I meant to go tonight to
Casa Salvi, but I couldn't bring myself to the point. I don't know what
I'm afraid of; I used to be in a hurry enough to go there once. I suppose
I am afraid of the very look of the place--of the old rooms, the old walls.
I shall go tomorrow night. I am afraid of the very echoes.
10th.--She has the most extraordinary resemblance to her mother.
When I went in I was tremendously startled; I stood starting at her. I
have just come home; it is past midnight; I have been all the evening at
Casa Salvi. It is very warm--my window is open--I can look out on the
river gliding past in the starlight. So, of old, when I came home, I used
to stand and look out. There are the same cypresses on the opposite
hills.
Poor young Stanmer was there, and three or four other admirers; they
all got up when I came in.

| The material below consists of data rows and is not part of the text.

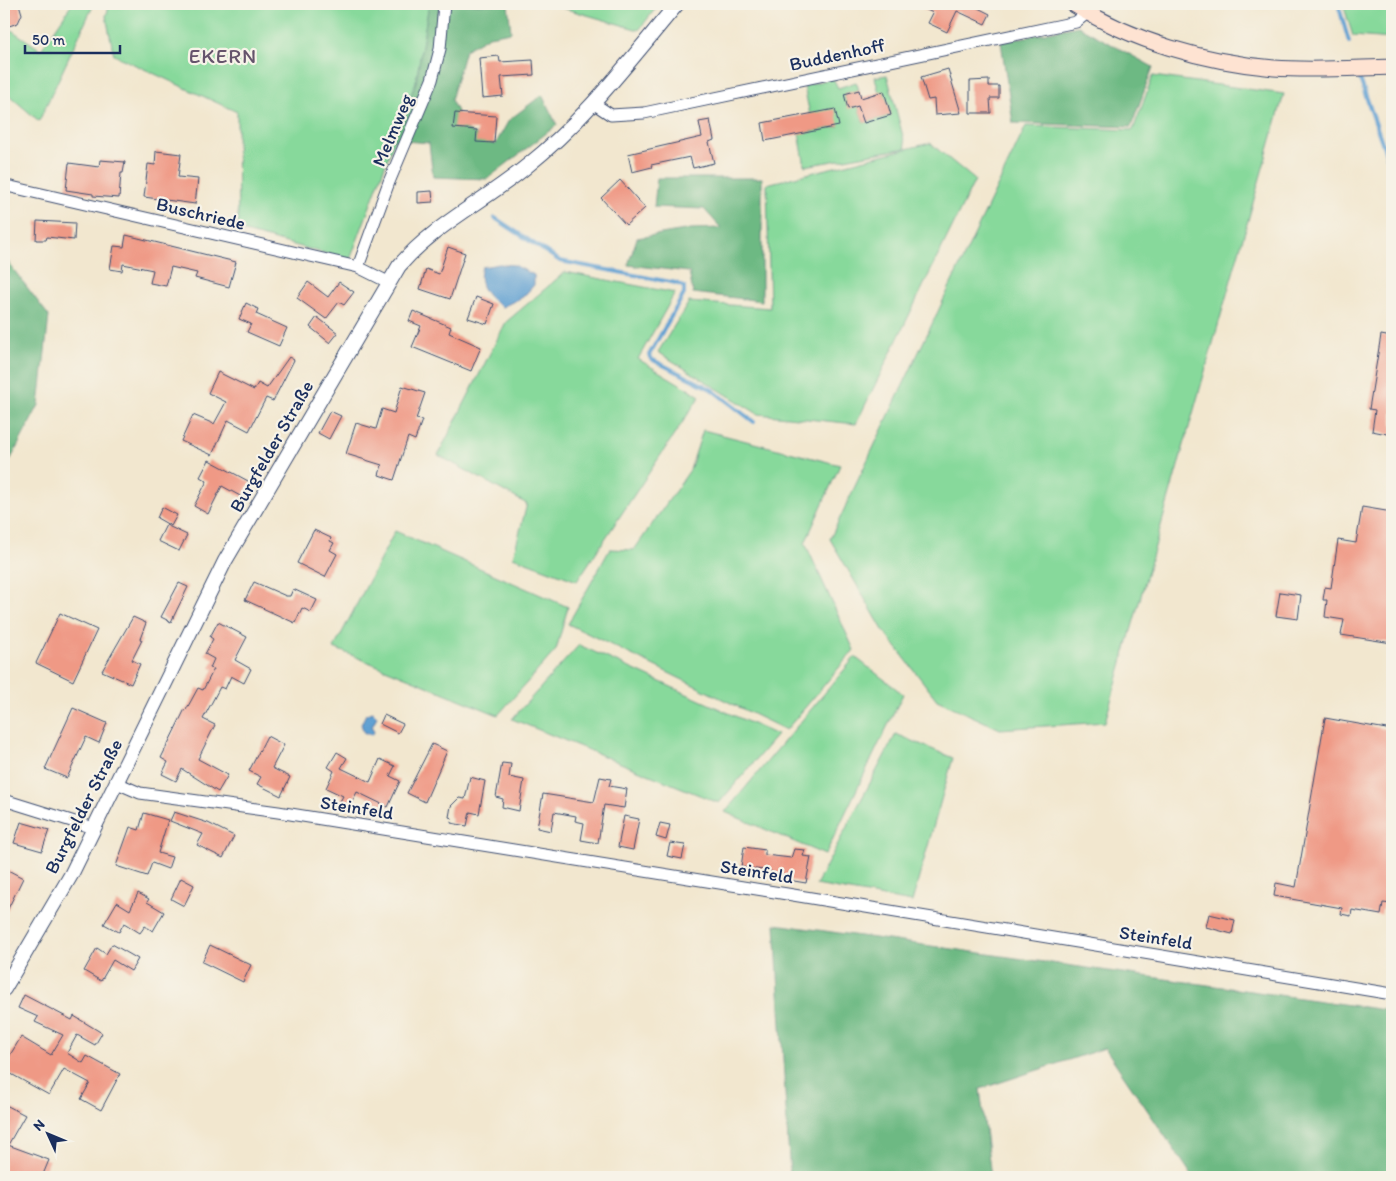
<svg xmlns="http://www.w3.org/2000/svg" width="1396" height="1181" font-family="Itim,sans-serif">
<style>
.green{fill:#87d99b;stroke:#51847c}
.forest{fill:#6db983;stroke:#447470}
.water{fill:#60a0d2;stroke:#3e6898}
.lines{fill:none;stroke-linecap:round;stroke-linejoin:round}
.stream{stroke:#60a0d2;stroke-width:4}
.building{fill:#ef9985}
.minor-casing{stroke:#3b4b6f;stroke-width:13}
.tertiary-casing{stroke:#3b4b6f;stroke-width:16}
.secondary-casing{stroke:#3b4b6f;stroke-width:17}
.minor{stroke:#fff;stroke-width:11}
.tertiary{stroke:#fff;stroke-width:14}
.secondary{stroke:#fee3d2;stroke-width:15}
.labels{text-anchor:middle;stroke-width:4.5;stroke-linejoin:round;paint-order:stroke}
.street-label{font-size:19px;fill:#1b2f5e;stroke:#f7f3e8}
.quarter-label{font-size:21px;letter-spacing:1px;fill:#65546c;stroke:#f7f3e8}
</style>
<rect width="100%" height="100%" fill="#f7f3e8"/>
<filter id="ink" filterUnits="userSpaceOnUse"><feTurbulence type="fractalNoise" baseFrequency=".02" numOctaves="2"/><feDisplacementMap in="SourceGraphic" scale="10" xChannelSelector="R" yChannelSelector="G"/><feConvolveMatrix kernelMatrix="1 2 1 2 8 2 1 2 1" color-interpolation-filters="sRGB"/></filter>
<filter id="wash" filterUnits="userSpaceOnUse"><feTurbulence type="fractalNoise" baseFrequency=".0096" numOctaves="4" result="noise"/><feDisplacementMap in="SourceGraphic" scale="20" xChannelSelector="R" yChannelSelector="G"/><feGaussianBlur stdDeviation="1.12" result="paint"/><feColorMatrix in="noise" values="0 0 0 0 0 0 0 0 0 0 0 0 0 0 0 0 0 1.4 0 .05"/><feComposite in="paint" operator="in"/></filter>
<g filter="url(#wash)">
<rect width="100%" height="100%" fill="#f2e7cf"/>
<path class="green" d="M72,4H90L93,6L39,121L4,91V25L41,50Z
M110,4H429L416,82L350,260L238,230L237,112L114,55L106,16Z
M549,4H659L639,30Z
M1343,4H1392V39L1353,36Z
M887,75L906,148L805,166L796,117H802L806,133L839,126L810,115L804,86L833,78L838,88L856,82L859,90L844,94L848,108L858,106L864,123L891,115L884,92L879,93L875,77Z
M1153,76L1284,94L1105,722L1000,729L937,700L883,630L830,539L1026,126L1133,130Z
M930,143L975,180L856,424L758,414L658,352L689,302L770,308L767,184Z
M565,272L675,293L638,359L700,396L577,581L513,557L527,504L438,455L506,322Z
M703,430L840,465L805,543L854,650L786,730L568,624L610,549L634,550L690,470Z
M395,531L568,607L556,650L498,715L334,648Z
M579,645L777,735L719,803L512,719Z
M855,657L903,694L825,855L725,812Z
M896,734L953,758L912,902L816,885Z"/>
<path class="forest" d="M429,4H508L511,32L489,36L465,50L451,100L466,129L495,145L509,120L542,95L557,125L487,179L433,177L429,143L393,140L416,82Z
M1078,26L1153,67L1131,127L1013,123L1001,42Z
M657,178H762V301L693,293L689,272L628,265L637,238L691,229L721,228L704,209L654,207Z
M4,257L49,316L39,405L4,472Z
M775,924L1392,1011V1177H1193L1105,1048L980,1089L991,1177H790Z"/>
<path class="water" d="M499,264L514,265L534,275V285L523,297L502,307C487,297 476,286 482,267Z
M373,712L377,716L372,727L374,732L372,735L364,733L361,724L366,714Z
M723,1172L741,1173L752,1177H721Z"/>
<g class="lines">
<path class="stream" d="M1338,4L1349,42
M1360,79L1392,171
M495,218L560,261L676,283L684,287V294L649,355L651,359L711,389L754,422"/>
</g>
<g id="blocks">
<path class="building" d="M4,4H19L22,14L18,23L9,26L4,25Z
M914,4H970L990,14L985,24L957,11L947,32L928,23L933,13Z
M499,56L500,62L533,60L534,75L501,77L503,96L482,98L479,58Z
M948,69L961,113L935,115L934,99L928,100L921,77Z
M989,80V86H999V98H990L991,113H970V81Z
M859,90L861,98L884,91L891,115L864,123L858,106L848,109L844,94Z
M835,109L839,126L765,141L762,123Z
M455,113L496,116L494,143L476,142L477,130L453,128Z
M710,120L714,140L709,142L714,163L693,168L690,157L651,165L652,167L632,172L628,154L702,137L699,122Z
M156,151L181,154L178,177L198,179L195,204L144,197L148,164L155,165Z
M100,160L125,162L123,173H121L119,198L93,196V194L66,190L69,163L99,167Z
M620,180L645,208L626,225L601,198Z
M432,191L433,202L418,203V192Z
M37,221L75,223L74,240L47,237L46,240H36Z
M126,235L236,262L229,287L195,278L197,273L171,267L166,286L150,283L153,270L123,264L122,271L110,269L114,246L124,247Z
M448,247L465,253L450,299L420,289L426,269L439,274Z
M308,282L328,297L339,282L354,292L344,305L339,302L326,319L297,298Z
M476,297L494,304L487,324L468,318Z
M246,303L258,309L256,314L287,328L279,346L247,332L251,324L239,319Z
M413,311L451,327L449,333L481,347L471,371L412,347L421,326L409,321Z
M317,317L338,333L330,343L310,327Z
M1381,335L1392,337V435L1372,431L1375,410L1369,409Z
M289,357L294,360L273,401L266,398L249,431L228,420L212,455L181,441L193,415L214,424L226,402L208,393L218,372L254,390L258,383L267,388Z
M402,386L425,393L416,419L422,420L415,440L408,437L394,480L379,475L382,465L346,454L356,423L376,429L382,409L394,413Z
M330,411L341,416L329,439L318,433Z
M209,460L250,482L242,497L222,486L208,514L194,506L207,481L200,477Z
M162,507L177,515L171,526L157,518Z
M1362,507L1392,512V643L1341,635L1344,620L1325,617L1327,600H1323L1325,587L1331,588L1338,540L1356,543Z
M166,525L187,535L179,551L158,541Z
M314,530L331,538L330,541L334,543L330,550L337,554L325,577L297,563Z
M254,582L286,596H290L293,589L317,600L311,612L302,608L295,623L245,600Z
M179,583L188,587L171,622L161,617Z
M1280,592L1301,595L1298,619L1276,616Z
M60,613L97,630L73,681L36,663Z
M133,617L146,623L140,639L142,640L132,660L140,664L131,684L102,671Z
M218,622L247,637L235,660L251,669L244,683L231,676L225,689L220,687L203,719L215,725L198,759L228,775L218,792L182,769L176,781L162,774L168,762L161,758L185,709L186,710L198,688L203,690L214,669L210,668L214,659L205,654L213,639L210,637Z
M73,708L107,723L99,743L86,737L67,778L45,769Z
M384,715L403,724L398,733L380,724Z
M1325,718L1392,730V904L1383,903L1381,915L1352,910L1351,916L1341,914L1342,908L1274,896L1276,883L1296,887Z
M267,736L284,745L272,768L290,777L281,796L257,784L261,777L249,771Z
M432,744L447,751L425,802L407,793Z
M337,752L347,758L341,768L370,782L380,759L395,766L390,776L400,781L388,807L357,792L348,810L338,805L343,796L326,788L334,771L328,767Z
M502,763L511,764L509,777L524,780L519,811L502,807L503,799L496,797Z
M470,777L485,781L479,814L470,812L467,826L451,823L452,818L449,817L451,806L459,798L465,799Z
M600,777L611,779L609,786L627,789L624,808L604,805L598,843L581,840L584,823L575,821L576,816L554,812L551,831L537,828L543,794L594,802Z
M174,812L208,823L234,836L223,858L197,845L203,834L170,821Z
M144,813L168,820L158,853L172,857L168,869L152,863L147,876L116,866L130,827L139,830Z
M624,816L639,819L633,850L618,847Z
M21,822L49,830L42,851L14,843Z
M660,823L670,825L666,840L656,837Z
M670,843L685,845L682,859L667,856Z
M744,847L765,850V855L791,858L794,849L805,850L803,856L811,857L806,883L770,877L771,871L741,867Z
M4,868L23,878L4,917Z
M181,878L194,885L184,906L171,899Z
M138,893L149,899L147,902L164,912L153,931L145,926L140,933L124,923L119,932L104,924L117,902L130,910Z
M1209,914L1235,920L1232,934L1206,927Z
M112,944L138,959L131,971L113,960L101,981L84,971L97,948L106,954Z
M210,945L251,965L243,982L202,962Z
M24,995L72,1020L74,1016L102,1033L95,1045L77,1035L67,1053L83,1063L87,1056L120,1074L101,1110L81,1099L90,1083L64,1069L49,1095L4,1070V1058L7,1060L21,1037L51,1055L63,1035L35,1022L38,1017L18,1008Z
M4,1104L25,1115L8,1145L49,1160L42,1177H31L12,1170L10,1177H4Z"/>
</g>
</g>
<g filter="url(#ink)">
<use href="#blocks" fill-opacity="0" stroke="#3b4b6f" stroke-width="1"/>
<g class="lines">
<defs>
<path id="minor" d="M593,103L611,115L644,113L1076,22L1087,13
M4,183L7,186L358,267L388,282
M358,267L389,182L432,80L440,49L444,4
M117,783L140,793L278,812L787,894L1392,994
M4,800L94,828"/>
<path id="tertiary" d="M4,989L71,875L225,561L399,266C435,224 485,201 527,166C585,120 630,60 677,4"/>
<path id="secondary" d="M1073,4C1132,41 1205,62 1274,68C1313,71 1353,68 1392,67"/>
</defs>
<use href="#minor" class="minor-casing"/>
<use href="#tertiary" class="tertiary-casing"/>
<use href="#secondary" class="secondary-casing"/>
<use href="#minor" class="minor"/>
<use href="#tertiary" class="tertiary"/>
<use href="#secondary" class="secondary"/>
</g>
</g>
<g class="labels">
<g class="street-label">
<text transform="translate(837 54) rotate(-12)" y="7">Buddenhoff</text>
<text transform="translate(392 130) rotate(-67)" y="7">Melmweg</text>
<text transform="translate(201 213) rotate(13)" y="7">Buschriede</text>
<text transform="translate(271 446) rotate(-60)" y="7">Burgfelder Straße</text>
<text transform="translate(83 806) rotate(-63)" y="7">Burgfelder Straße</text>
<text transform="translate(357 807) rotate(9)" y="7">Steinfeld</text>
<text transform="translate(757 871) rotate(9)" y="7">Steinfeld</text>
<text transform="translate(1156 937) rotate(9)" y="7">Steinfeld</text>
</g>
<g class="quarter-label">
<text x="223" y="63">EKERN</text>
</g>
</g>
<rect width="1396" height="1181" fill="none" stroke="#f7f3e8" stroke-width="20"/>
<g transform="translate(48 1134) rotate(314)" stroke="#f7f3e8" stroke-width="4" paint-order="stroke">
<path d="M0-4L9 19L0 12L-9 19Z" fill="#1b2f5e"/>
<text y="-8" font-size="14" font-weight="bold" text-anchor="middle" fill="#1b2f5e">N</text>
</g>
<path d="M25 45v8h95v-8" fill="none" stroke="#1b2f5e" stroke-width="2.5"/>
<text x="32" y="45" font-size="15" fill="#1b2f5e" stroke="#f7f3e8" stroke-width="4" paint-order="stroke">50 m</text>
</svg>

I think I had been talked about, and there
was some curiosity. But why should I have been talked about? They
were all youngish men--none of them of my time. She is a wonderful
likeness of her mother; I couldn't get over it. Beautiful like her mother,
and yet with the same faults in her face; but with her mother's perfect
head and brow and sympathetic, almost pitying, eyes. Her face has just
that peculiarity of her mother's, which, of all human countenances that I
have ever known, was the one that passed most quickly and completely
from the expression of gaiety to that of repose. Repose in her face
always suggested sadness; and while you were watching it with a kind
of awe, and wondering of what tragic secret it was the token, it kindled,
on the instant, into a radiant Italian smile. The Countess Scarabelli's
smiles tonight, however, were almost uninterrupted. She greeted
me--divinely, as her mother used to do; and young Stanmer sat in the
corner of the sofa-- as I used to do--and watched her while she talked.
She is thin and very fair, and was dressed in light, vaporous black that
completes the resemblance. The house, the rooms, are almost
absolutely the same; there may be changes of detail, but they don't
modify the general effect. There are the same precious pictures on the
walls of the salon--the same great dusky fresco in the concave ceiling.
The daughter is not rich, I suppose, any more than the mother. The
furniture is worn and faded, and I was admitted by a solitary servant,
who carried a twinkling taper before me up the great dark marble
staircase.
"I have often heard of you," said the Countess, as I sat down near her;
"my mother often spoke of you."
"Often?" I answered. "I am surprised at that."
"Why are you surprised? Were you not good friends?"
"Yes, for a certain time--very good friends. But I was sure she had
forgotten me."
"She never forgot," said the Countess, looking at me intently and
smiling. "She was not like that."
"She was not like most other women in any way," I declared.
"Ah, she was charming," cried the Countess, rattling open her fan. "I
have always been very curious to see you. I have received an
impression of you."
"A good one, I hope."
She looked at me, laughing, and not answering this: it was just her
mother's trick.
"'My Englishman,' she used to call you--'il mio Inglese.'"
"I hope she spoke of me kindly," I insisted.
The Countess, still laughing, gave a little shrug balancing her hand to
and fro. "So-so; I always supposed you had had a quarrel. You don't
mind my being frank like this--eh?"
"I delight in it; it reminds me of your mother."
"Every one tells me that. But I am not clever like her. You will see for
yourself."
"That speech," I said, "completes the resemblance. She was always
pretending she was not clever, and in reality--"
"In reality she was an angel, eh? To escape from dangerous
comparisons I will admit, then, that I am clever. That will make a
difference. But let us talk of you. You are very--how shall I say
it?--very eccentric."
"Is that what your mother told you?"
"To tell the truth, she spoke of you as a great original. But aren't all
Englishmen eccentric? All except that one!" and the Countess pointed
to poor Stanmer, in his corner of the sofa.
"Oh, I know just what he is," I said.
"He's as quiet as a lamb--he's like all the world," cried the Countess.
"Like all the world--yes. He is in love with you."
She looked at me with sudden gravity. "I don't object to your saying
that for all the world--but I do for him."